__Requirements__
From the passage on packaway inventory, reproduce the part starting with "Changes in packaway" and going on through "of fiscal 2012.", substituting "cash flow from operations" for "operating cash flow".

__Selected excerpt__
As a regular part of our business, packaway inventory levels will vary over time based on availability of compelling opportunities in the marketplace. Packaway merchandise is purchased with the intent that it will be stored in our warehouses until a later date. The timing of the release of packaway inventory to our stores is principally driven by the product mix and seasonality of the merchandise, and its relation to our store merchandise assortment plans. As such, the aging of packaway varies by merchandise category and seasonality of purchase, but typically packaway remains in storage less than six months. We expect to continue to take advantage of packaway inventory opportunities to deliver bargains to our customers.

Changes in packaway inventory levels impact our operating cash flow. As of August 2, 2014, packaway inventory was 43% of total inventory compared to 49% at the end of fiscal 2013. At the end of the second quarter for fiscal 2013, packaway inventory was 46% of total inventory compared to 47% at the end of fiscal 2012.

Investing Activities

Net cash used in investing activities was $248.4 million and $282.9 million for the six month periods ended August 2, 2014 and August 3, 2013, respectively. The decrease in cash used for investing activities for the six month period ended August 2, 2014, compared to the six month period ended August 3, 2013 was primarily due to timing of capital expenditures related to the construction of our distribution centers.

__Data listing__
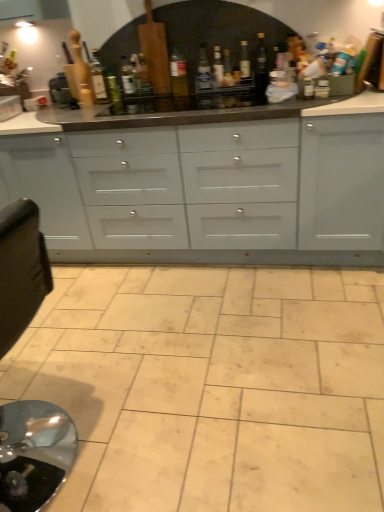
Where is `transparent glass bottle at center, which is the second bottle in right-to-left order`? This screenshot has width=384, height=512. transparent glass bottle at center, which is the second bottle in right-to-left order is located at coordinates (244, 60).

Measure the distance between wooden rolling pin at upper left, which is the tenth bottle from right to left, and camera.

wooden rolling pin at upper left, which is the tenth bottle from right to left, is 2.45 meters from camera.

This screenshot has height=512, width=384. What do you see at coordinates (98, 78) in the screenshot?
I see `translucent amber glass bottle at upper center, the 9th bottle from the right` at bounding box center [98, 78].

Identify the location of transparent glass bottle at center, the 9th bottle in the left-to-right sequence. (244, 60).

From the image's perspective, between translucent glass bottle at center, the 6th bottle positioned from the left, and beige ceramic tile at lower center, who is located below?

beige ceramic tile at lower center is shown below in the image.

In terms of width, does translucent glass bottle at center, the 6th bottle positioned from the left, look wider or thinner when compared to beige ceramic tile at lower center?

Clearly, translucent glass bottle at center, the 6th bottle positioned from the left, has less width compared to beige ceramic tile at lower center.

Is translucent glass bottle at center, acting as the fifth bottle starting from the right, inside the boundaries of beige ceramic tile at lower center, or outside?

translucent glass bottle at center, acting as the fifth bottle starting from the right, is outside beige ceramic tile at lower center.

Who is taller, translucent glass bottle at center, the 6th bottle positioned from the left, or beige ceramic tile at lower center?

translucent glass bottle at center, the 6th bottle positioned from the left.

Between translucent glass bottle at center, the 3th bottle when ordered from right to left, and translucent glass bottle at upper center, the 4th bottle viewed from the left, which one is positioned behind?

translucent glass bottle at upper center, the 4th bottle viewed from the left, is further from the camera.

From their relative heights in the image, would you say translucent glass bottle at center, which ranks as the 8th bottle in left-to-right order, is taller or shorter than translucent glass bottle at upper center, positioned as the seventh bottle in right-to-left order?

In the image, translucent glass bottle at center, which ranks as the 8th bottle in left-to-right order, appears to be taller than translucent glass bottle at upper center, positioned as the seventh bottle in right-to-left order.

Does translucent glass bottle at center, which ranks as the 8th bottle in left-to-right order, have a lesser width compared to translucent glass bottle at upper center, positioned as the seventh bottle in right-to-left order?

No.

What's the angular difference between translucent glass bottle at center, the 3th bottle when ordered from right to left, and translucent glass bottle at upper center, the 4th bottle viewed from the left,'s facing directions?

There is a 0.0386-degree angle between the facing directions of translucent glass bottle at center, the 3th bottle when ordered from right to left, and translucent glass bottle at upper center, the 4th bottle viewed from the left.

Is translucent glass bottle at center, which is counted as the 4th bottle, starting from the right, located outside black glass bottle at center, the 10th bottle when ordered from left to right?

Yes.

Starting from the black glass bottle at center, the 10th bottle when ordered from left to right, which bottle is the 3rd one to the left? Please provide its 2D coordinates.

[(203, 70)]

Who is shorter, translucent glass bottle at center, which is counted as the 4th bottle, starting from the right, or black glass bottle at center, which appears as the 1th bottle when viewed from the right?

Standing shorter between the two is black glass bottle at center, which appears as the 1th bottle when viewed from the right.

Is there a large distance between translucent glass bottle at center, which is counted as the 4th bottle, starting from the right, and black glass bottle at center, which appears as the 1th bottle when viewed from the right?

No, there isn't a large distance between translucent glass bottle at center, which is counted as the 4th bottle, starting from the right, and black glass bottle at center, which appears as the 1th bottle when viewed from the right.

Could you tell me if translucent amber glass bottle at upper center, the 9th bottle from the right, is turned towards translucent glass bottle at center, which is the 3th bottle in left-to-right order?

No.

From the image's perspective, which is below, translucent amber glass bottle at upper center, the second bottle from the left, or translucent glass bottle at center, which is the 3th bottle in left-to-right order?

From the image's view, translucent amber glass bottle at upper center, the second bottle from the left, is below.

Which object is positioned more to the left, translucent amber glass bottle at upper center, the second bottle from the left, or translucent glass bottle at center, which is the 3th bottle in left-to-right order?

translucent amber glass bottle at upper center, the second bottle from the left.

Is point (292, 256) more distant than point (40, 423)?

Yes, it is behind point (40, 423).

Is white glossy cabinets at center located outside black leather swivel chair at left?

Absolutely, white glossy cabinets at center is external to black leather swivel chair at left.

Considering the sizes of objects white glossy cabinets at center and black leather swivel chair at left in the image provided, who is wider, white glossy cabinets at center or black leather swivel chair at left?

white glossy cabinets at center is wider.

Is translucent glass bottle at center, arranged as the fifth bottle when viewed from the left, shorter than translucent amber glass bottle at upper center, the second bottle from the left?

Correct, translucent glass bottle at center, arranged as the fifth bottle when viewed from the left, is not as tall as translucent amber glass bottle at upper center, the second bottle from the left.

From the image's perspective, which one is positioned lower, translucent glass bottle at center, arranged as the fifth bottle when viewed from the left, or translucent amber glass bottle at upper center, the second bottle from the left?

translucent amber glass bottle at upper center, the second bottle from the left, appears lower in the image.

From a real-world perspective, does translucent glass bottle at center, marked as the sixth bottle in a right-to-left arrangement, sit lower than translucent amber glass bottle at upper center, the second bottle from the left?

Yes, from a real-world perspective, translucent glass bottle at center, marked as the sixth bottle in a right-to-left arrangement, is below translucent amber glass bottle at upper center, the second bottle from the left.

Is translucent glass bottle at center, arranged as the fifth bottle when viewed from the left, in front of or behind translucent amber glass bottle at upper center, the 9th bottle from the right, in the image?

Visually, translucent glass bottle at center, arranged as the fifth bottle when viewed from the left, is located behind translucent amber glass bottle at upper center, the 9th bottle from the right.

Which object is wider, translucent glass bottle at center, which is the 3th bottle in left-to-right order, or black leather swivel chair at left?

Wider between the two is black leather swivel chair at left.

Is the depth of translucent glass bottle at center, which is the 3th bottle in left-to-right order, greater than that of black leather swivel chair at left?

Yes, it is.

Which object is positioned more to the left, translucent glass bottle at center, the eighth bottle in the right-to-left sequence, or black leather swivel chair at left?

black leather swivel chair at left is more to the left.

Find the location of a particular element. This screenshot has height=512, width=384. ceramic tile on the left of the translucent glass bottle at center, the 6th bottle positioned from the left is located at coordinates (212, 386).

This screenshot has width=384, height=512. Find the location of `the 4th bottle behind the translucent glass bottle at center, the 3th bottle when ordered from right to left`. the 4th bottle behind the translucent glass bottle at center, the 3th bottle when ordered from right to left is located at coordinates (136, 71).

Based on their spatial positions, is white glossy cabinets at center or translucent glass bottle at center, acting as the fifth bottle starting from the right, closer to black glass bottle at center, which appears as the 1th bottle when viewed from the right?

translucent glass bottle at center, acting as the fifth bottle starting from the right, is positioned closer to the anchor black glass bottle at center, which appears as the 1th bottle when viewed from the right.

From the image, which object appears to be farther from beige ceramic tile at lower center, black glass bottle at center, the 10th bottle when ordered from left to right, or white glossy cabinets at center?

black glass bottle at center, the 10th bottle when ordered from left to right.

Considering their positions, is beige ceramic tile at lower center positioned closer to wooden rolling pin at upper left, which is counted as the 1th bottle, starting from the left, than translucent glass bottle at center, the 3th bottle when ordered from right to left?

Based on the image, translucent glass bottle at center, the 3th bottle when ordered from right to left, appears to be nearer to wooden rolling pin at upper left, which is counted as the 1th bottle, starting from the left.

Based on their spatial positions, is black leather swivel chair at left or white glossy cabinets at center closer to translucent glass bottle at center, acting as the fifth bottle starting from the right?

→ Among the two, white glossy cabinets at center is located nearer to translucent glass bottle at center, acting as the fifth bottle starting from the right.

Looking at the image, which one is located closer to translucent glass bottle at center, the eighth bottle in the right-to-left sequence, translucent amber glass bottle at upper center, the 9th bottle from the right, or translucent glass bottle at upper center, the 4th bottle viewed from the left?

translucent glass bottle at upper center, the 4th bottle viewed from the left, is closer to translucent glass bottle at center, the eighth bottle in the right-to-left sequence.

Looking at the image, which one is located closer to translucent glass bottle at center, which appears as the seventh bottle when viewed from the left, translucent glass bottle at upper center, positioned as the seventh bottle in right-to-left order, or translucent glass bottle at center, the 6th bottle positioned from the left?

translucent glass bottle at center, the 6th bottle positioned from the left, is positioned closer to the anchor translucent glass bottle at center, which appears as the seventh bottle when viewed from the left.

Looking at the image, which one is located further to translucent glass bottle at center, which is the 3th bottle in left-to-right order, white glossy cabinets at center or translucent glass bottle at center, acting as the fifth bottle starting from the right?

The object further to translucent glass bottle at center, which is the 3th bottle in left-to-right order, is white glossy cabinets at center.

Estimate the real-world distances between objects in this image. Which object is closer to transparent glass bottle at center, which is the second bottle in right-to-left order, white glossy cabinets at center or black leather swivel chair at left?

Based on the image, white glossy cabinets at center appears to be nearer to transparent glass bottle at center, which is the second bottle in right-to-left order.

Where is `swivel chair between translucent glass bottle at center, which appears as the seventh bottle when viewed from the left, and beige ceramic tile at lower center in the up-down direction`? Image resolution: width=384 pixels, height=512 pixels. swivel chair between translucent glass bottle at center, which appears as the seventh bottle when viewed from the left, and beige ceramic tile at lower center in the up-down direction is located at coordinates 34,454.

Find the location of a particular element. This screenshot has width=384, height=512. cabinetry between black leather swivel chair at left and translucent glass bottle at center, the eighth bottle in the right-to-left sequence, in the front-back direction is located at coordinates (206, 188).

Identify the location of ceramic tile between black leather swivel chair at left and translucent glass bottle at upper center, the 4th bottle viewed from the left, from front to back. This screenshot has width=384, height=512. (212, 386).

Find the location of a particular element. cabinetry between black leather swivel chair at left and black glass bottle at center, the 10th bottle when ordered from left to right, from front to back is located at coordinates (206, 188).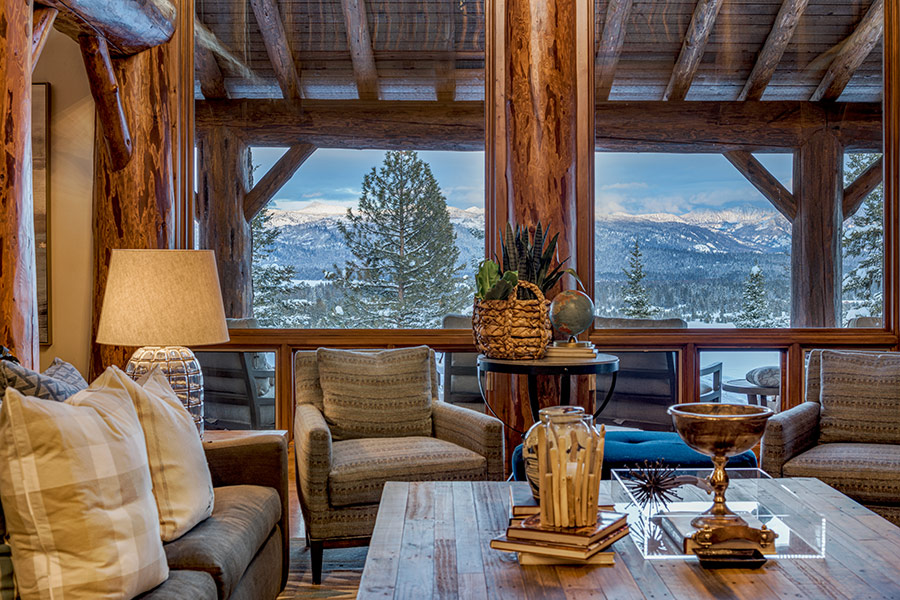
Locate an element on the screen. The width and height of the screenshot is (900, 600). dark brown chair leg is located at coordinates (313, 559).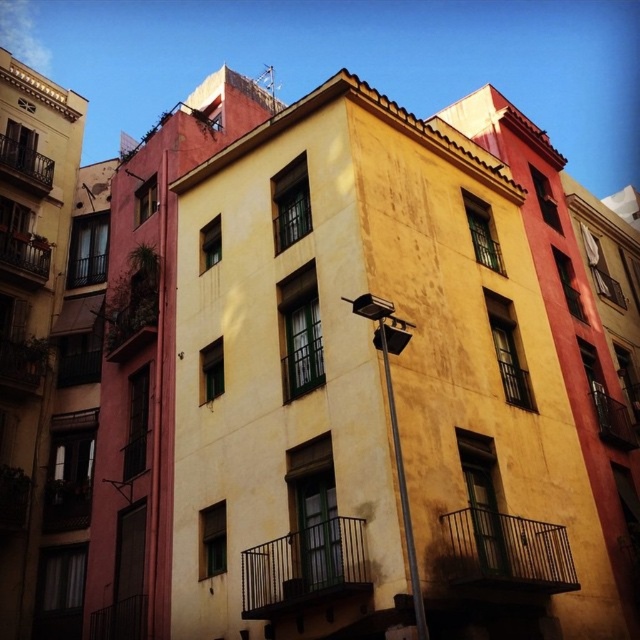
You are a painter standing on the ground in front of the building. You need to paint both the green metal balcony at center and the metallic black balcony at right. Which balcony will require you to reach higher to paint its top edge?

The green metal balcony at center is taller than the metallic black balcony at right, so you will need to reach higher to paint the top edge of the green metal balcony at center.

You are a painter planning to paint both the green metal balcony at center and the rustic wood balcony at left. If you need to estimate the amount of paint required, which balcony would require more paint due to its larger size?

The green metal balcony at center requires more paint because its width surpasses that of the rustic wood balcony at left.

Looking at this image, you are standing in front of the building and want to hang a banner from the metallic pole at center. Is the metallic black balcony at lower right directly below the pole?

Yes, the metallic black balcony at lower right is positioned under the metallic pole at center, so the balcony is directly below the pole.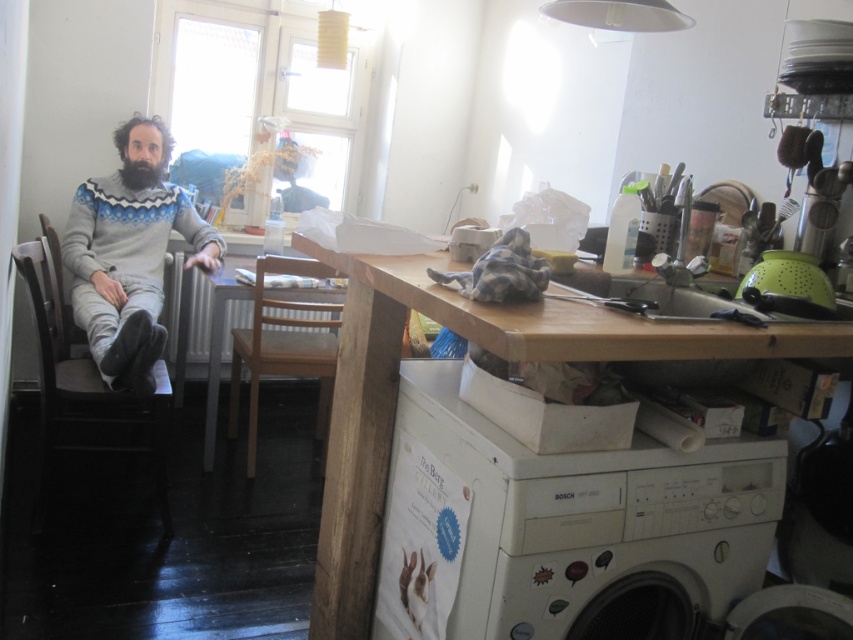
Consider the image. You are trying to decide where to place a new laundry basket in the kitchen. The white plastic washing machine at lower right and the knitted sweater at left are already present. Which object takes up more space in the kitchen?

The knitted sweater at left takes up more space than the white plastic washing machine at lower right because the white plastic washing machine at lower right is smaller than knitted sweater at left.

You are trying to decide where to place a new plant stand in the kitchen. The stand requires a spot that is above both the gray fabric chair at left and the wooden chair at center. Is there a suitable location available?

__Expected answer__
Changes in packaway inventory levels impact our cash flow from operations. As of August 2, 2014, packaway inventory was 43% of total inventory compared to 49% at the end of fiscal 2013. At the end of the second quarter for fiscal 2013, packaway inventory was 46% of total inventory compared to 47% at the end of fiscal 2012.